The Importance of Having Dates With Your Son
They say you should date your spouse. I say, don't forget to date your child.
My son and I used to go on mini dates after mental math and robotics class when he was between 3 to 6 years old. We would go to Century City and order rolled ice cream from Elait! and fries from Potato Corner before going home. We would sit there and watch the kids play in Kidzoona. Sometimes we would go to Glorietta and just walk around, people watch, and window shop. This all stopped when the pandemic hit.
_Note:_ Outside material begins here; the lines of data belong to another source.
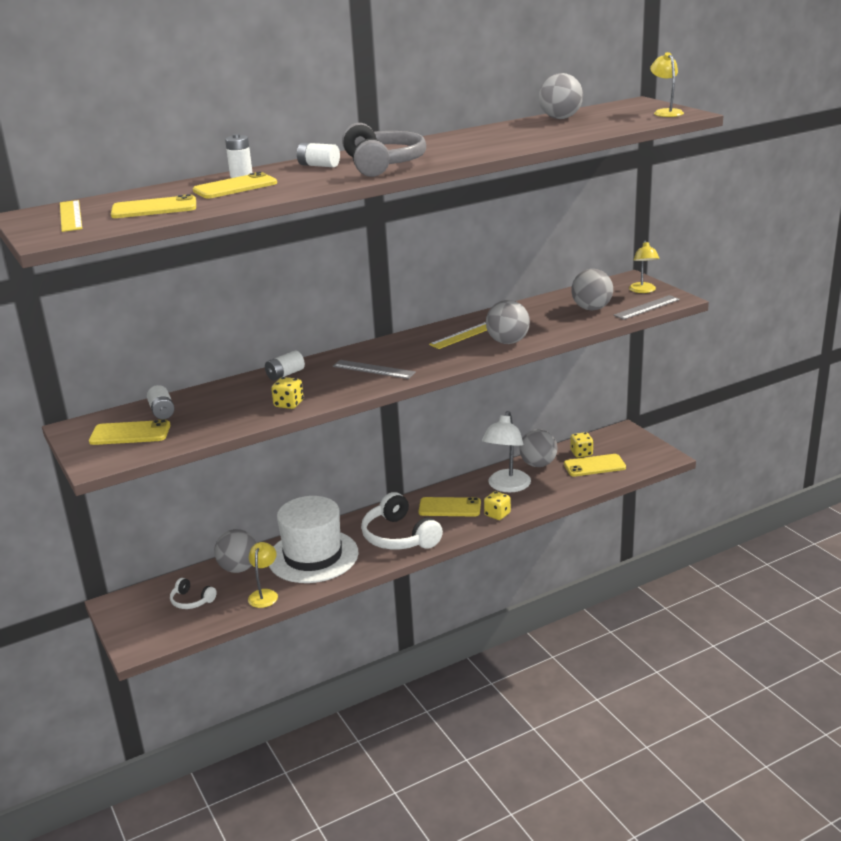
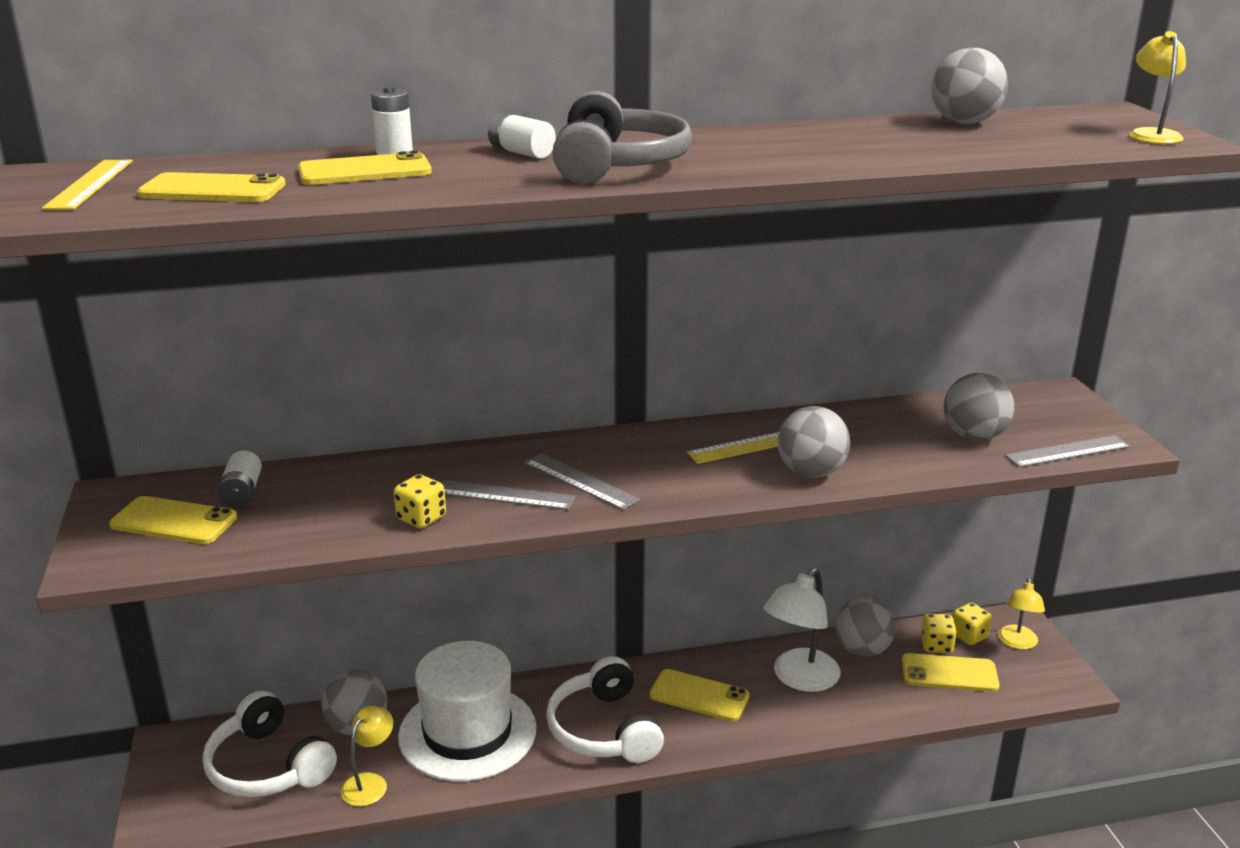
camera: 15 degrees right, 0 degrees up
(191, 600) = (268, 766): white headphones -> white headphones, size x1.95
(285, 374) = (449, 463): white battery -> none
(332, 384) = (504, 495): none -> grey ruler
(497, 514) = (765, 726): yellow dice -> yellow dice (968, 636)
(643, 290) = (1073, 418): yellow lamp -> yellow lamp (1017, 643)

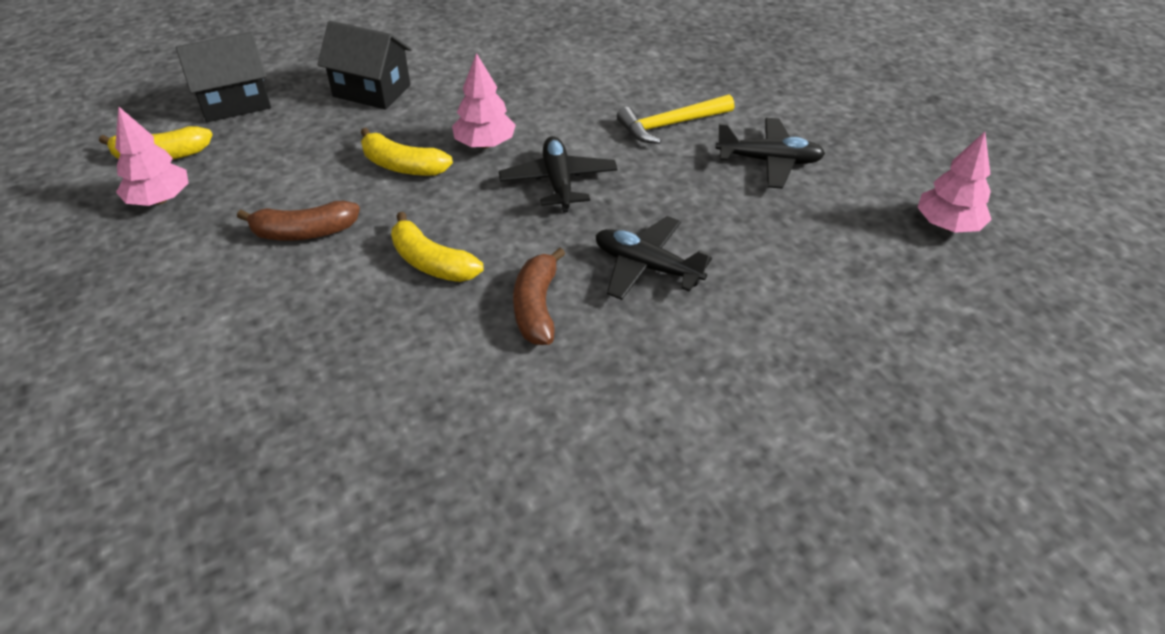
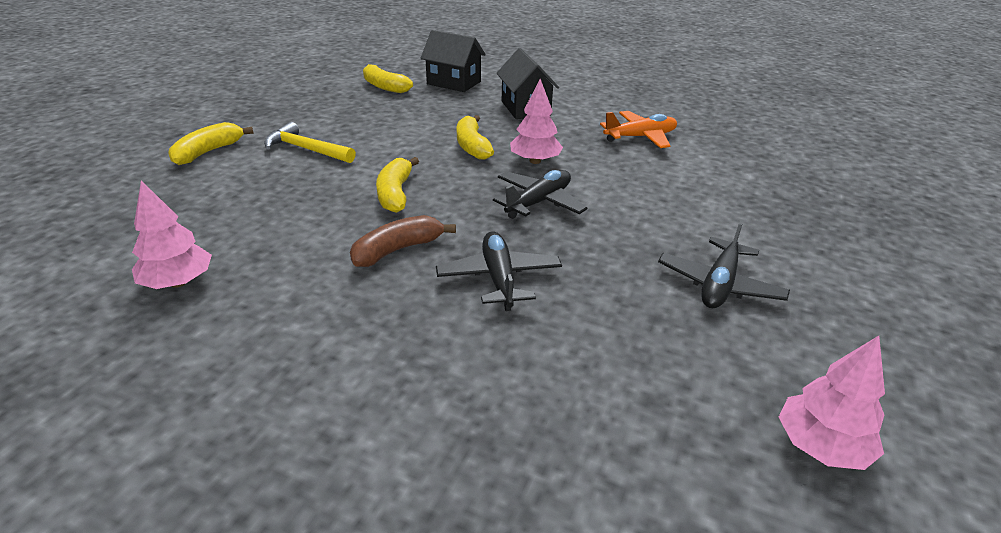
camera: 50 degrees right, 10 degrees down
(125, 375) = (208, 152): none -> yellow banana
(160, 199) = (350, 101): pink tree -> pink tree (178, 282)
(304, 232) = (372, 145): brown banana -> none
(523, 62) = (640, 137): none -> orange plane
(671, 125) = (679, 219): yellow hammer -> yellow hammer (306, 149)
(769, 161) = (719, 285): black plane -> black plane turned 60 degrees clockwise

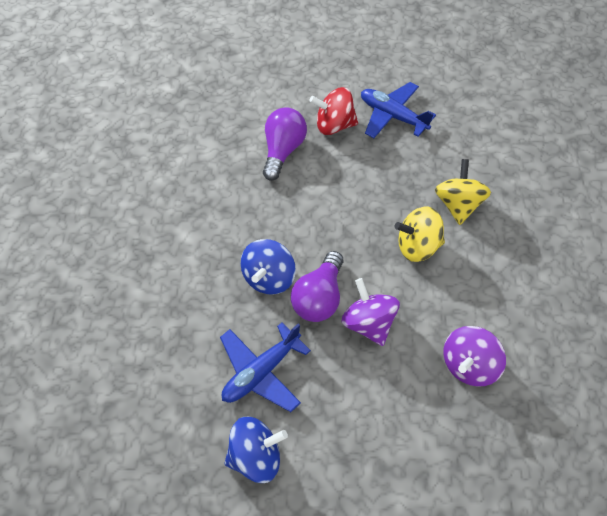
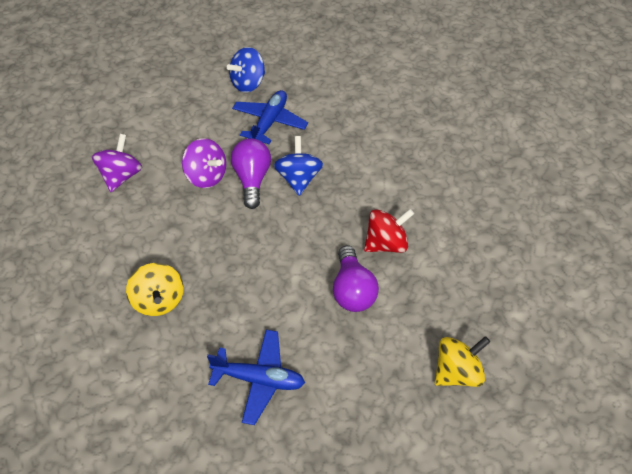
camera: 155 degrees right, 5 degrees down
(334, 125) = (317, 340): red spinning top -> red spinning top (386, 243)
(417, 246) = (186, 247): yellow spinning top -> yellow spinning top (457, 372)

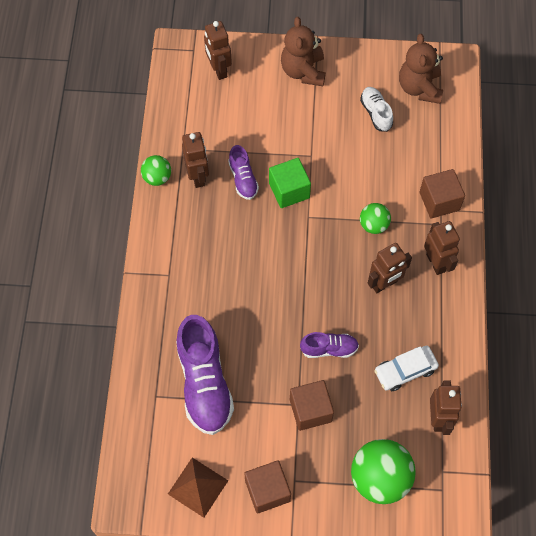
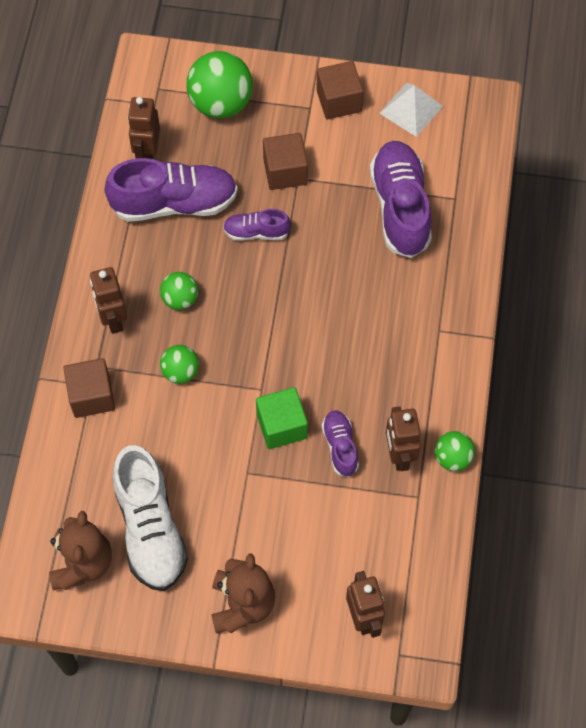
camera: 175 degrees left, 0 degrees up
(198, 487) = (411, 109): brown pyramid -> white pyramid
(376, 113) = (150, 528): white shoe -> white shoe, size x1.93
(384, 284) = (180, 299): brown robot -> green ball
(405, 370) = (174, 203): white car -> purple shoe

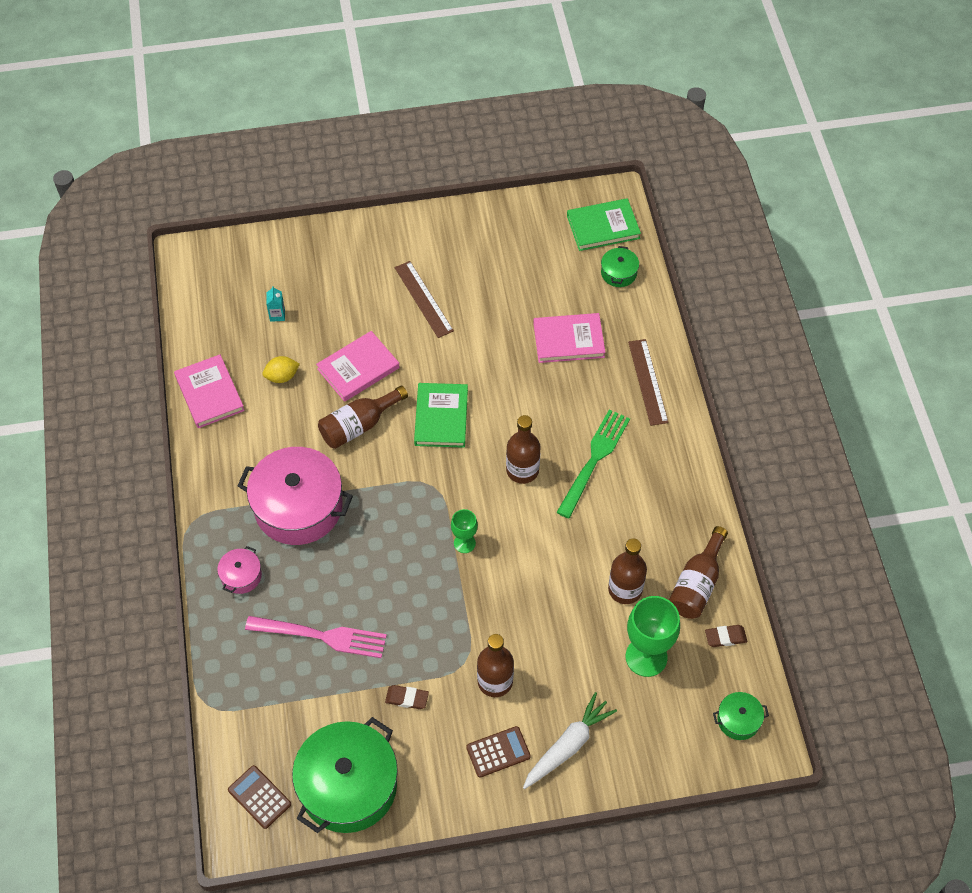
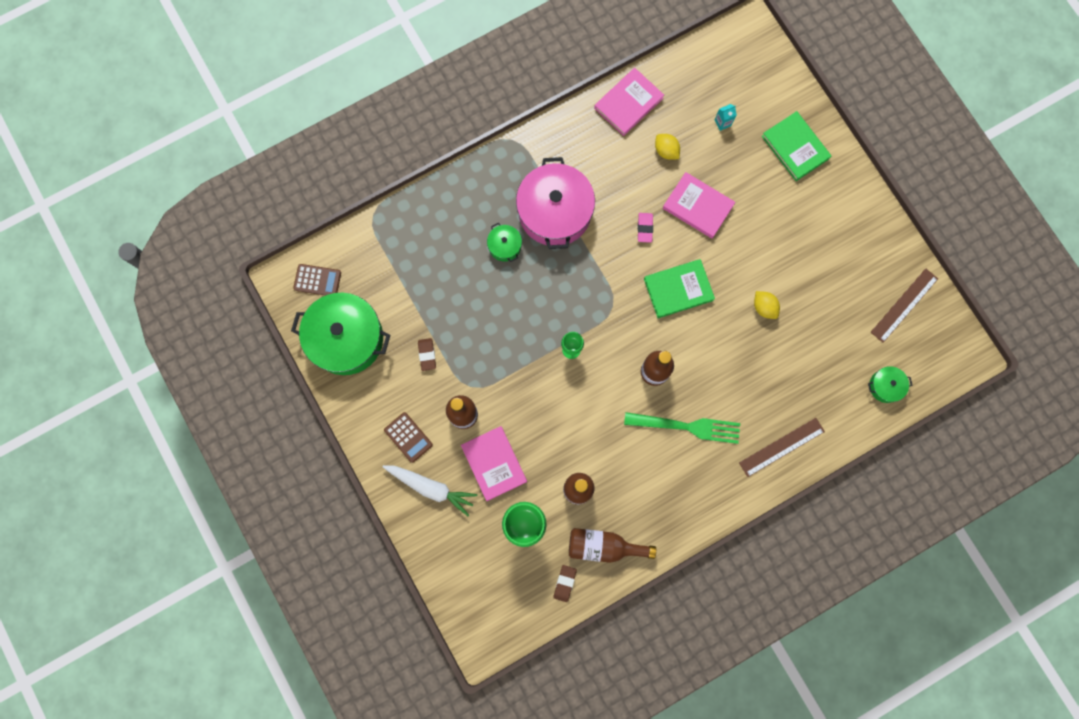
camera: 70 degrees right, 20 degrees up
(241, 576) = (481, 195): pink pot -> none
(259, 797) = (317, 280): brown calculator -> brown calculator turned 75 degrees clockwise
(322, 636) = (454, 273): pink fork -> none
(359, 425) = (645, 228): brown bottle -> pink eraser
(423, 299) = (787, 232): brown ruler -> brown ruler (904, 305)
(494, 347) = (764, 307): none -> yellow lemon
(568, 340) = (796, 366): pink book -> pink book (494, 463)
(603, 227) = (930, 356): green book -> green book (795, 147)
(725, 637) = (565, 583): brown eraser -> brown eraser turned 45 degrees clockwise
(738, 720) = (497, 613): green pot -> green pot (505, 246)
Now that Zac has classes in the mall again, I've decided to bring back this well-loved tradition. Here are my whys:
Strengthened relationships
My son and I are very close. But I believe these dates outside the house strengthen our bond even more. It's a time for uninterrupted conversations. I can listen to my son fully without thinking about changing the laundry load or what to cook for lunch. We can both relax and talk about anything and everything.
Improved communication
My son has no problems communicating. In fact, sometimes I think it's too much! (We're both ADHD. He talks non-stop daily.) But again, because it's outside the house, I'm more relaxed and focused on him. He can say things that need my full attention.
Reduced behavioral issues
These dates serve as safe, neutral, casual grounds for me to discuss behavioral issues with him without provoking a meltdown or frowning. We can eat ice cream and I can casually talk about a situation where I didn't like what he did. Since that's in the past, he won't be defensive anymore and he can think about what he did. When this happens, he agrees that what he did was wrong and that he will do better next time.
Shared Memories
My son and I have a ton of inside jokes! Sometimes we would see something and just burst out laughing. These dates also serve as extra pages in our memory scrapbook. Now that I'm older, I collect moments and memories with him. He's only a child for a short time and I cherish these dates with him.
Deeper Understanding
These moments when we don't have to think about things in the house or studies allow us to focus on each other and understand each other more. Sometimes I discover things he doesn't like. It's also a time to discover his current interests and support them. For instance, on one of our dates last week, I asked him if he wanted to check out Toys R Us if they had shrimp figures. He's making a shrimp movie. 😁 🦐
Positive Role Modeling
During these dates he learns about good table manners and etiquette and how to be a gentleman. These are lessons that he will take and use throughout his life.
Break from Home Dynamics
And the obvious reason, a break from our usual routine. We get quality time with each other.
These dates don't have to cost a lot. These are about emotional deposits and not expensive meals or experiences. He may not remember every moment but the feeling will stay with him forever. He will remember that mom always made time for him.